Today's Washington Post confirms what CREW reported yesterday. The Bush administration's claim that the Office of Administration is not subject to FOIA requests is, in fact, contradicted by the Bush administration's own White House website. Like our blog post, the Washington Post includes a screen capture of the website :
The Bush administration argued in court papers this week that the White House Office of Administration is not subject to the Freedom of Information Act as part of its effort to fend off a civil lawsuit seeking the release of internal documents about a large number of e-mails missing from White House servers.
The claim, made in a motion filed Tuesday by the Justice Department, is at odds with a depiction of the office on the White House's own Web site. As of yesterday, the site listed the Office of Administration as one of six presidential entities subject to the open-records law, which is commonly known by its abbreviation, FOIA.
Citizens for Responsibility and Ethics in Washington, a nonprofit group, filed a lawsuit in May seeking Office of Administration records about the missing e-mails, including when they were deleted from government computer files. CREW said it understood that internal White House documents had estimated at least 5 million e-mails were missing from March 2003 to October 2005.

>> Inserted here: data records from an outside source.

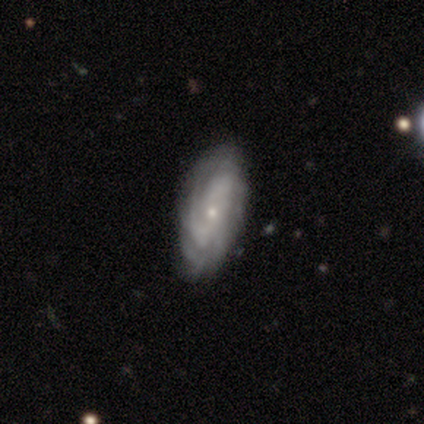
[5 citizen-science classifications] Morphology: type=featured or disk (60%); edge-on=no (100%); bar=no (67%); spiral arms=yes (100%); winding=tight (67%); arm count=can't tell (100%); bulge=small (67%); merging=none (60%).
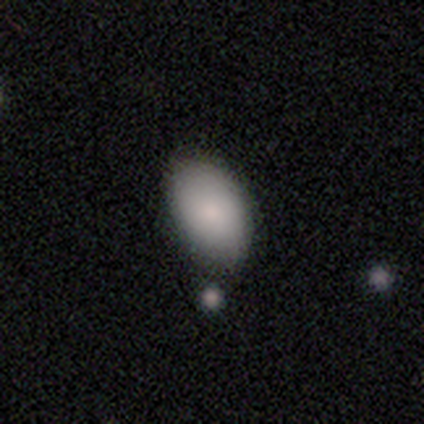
Q: Smooth or featured?
A: smooth (100%)
Q: How rounded?
A: in between (100%)
Q: Merging?
A: none (100%)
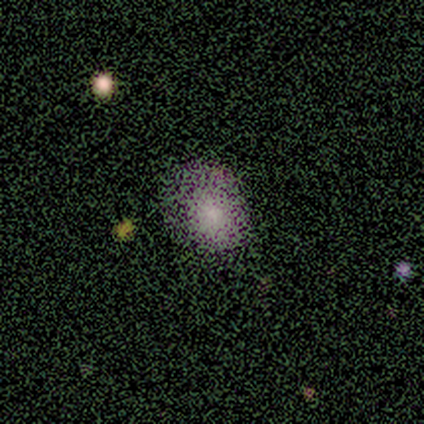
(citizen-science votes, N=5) Smooth or featured? 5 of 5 (100%) said smooth. How rounded? 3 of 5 (60%) said in between. Merging? 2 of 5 (40%, tied with minor disturbance) said none.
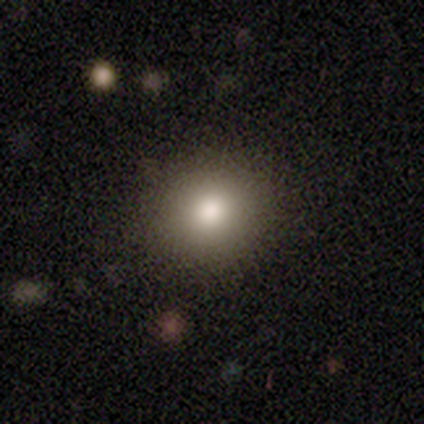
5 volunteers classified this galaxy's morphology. A smooth galaxy with no disk features (100%) that is round (80%). Merging: none (60%).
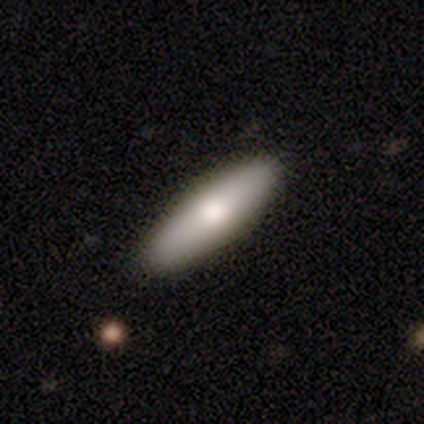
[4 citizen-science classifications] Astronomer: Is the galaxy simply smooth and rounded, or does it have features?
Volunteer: smooth — 50%.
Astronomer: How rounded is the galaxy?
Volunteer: in between — 50%, tied with cigar-shaped at 50%.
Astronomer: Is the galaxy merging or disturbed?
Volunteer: none — 100%.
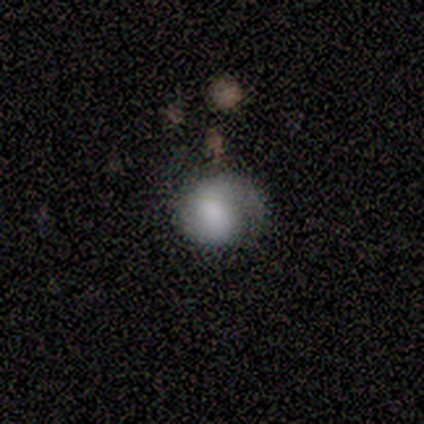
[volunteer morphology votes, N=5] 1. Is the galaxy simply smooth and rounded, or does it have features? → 80% smooth, 20% featured or disk, 0% star or artifact.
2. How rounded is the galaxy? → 75% round, 25% in between, 0% cigar-shaped.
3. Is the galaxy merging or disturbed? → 40% minor disturbance (tied), 40% major disturbance (tied), 20% none, 0% merger.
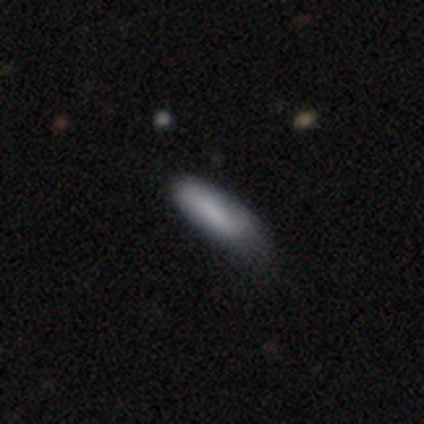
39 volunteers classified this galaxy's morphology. type=smooth (85%); roundness=in between (73%); merging=minor disturbance (65%).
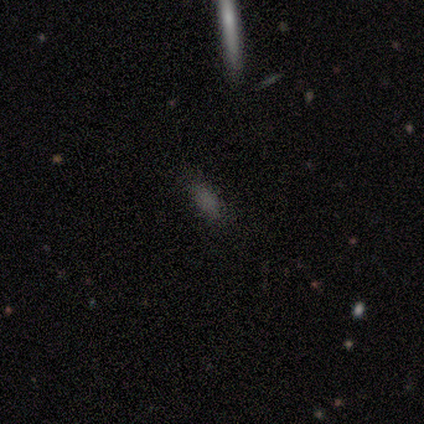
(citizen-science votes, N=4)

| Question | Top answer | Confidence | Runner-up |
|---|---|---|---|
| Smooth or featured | smooth | 50% | featured or disk (25%) |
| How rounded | in between | 100% | — |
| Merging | none | 67% | minor disturbance (33%) |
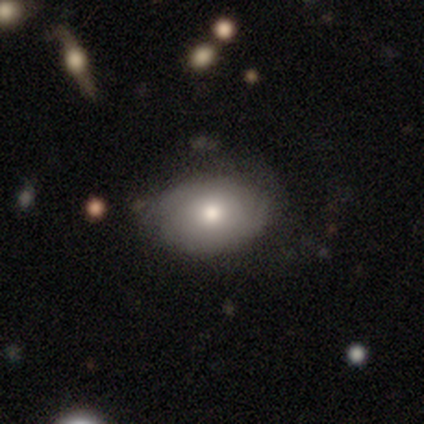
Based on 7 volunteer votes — A smooth galaxy with no disk features (71%) that is in between round and cigar-shaped (80%). Merging: none (57%).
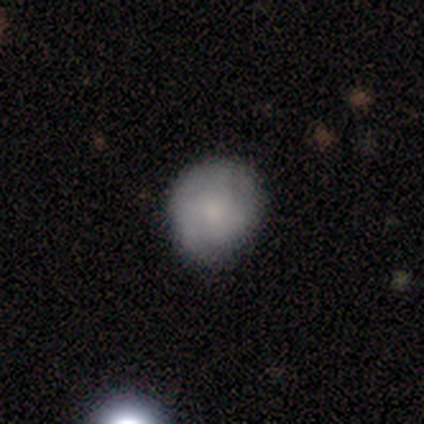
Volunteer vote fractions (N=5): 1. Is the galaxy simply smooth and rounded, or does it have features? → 60% featured or disk, 40% smooth, 0% star or artifact.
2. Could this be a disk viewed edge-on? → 100% no, 0% yes.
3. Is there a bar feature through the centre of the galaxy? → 100% no, 0% strong, 0% weak.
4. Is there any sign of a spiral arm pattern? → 67% yes, 33% no.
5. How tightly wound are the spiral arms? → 50% tight (tied), 50% medium (tied), 0% loose.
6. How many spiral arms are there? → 50% 2 (tied), 50% 3 (tied), 0% 1, 0% 4, 0% more than 4, 0% can't tell.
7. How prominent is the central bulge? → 33% moderate (tied), 33% small (tied), 33% none (tied), 0% dominant, 0% large.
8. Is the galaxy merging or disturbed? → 100% none, 0% minor disturbance, 0% major disturbance, 0% merger.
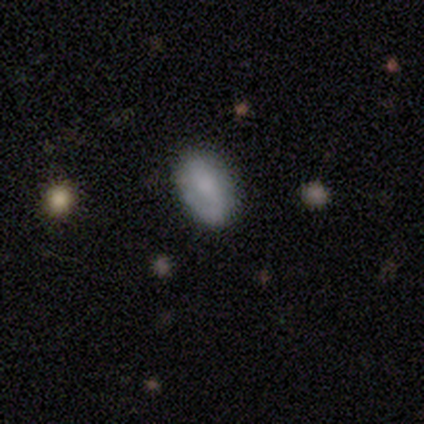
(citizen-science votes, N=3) Morphology: type=featured or disk (67%); edge-on=no (100%); bar=weak (100%); spiral arms=yes (100%); winding=tight (50%, tied with loose); arm count=1 (50%, tied with 2); bulge=small (100%); merging=minor disturbance (100%).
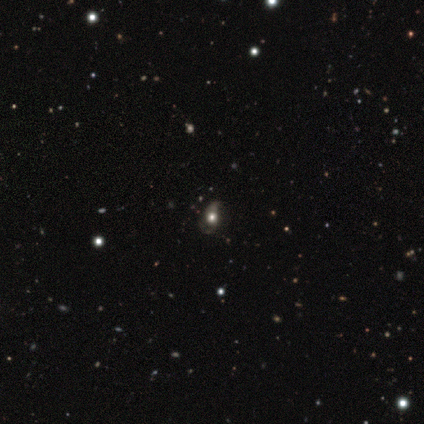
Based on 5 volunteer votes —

The Bush administration has not provided a number publicly. Some of the records may have been subject to a document preservation law administered by the National Archives and Records Administration. Congress has sought access to them as part of its probe into the administration's firing of nine U.S. federal prosecutors in 2006.
Melanie Sloan, CREW's executive director, said that "one has to wonder if this is an effort by the White House to keep secret the details of how millions of White House e-mail suddenly went missing. The OA's disingenuous claim that it is not subject to the FOIA is contradicted by its own actions and statements."
White House spokesman Scott Stanzel declined to comment yesterday.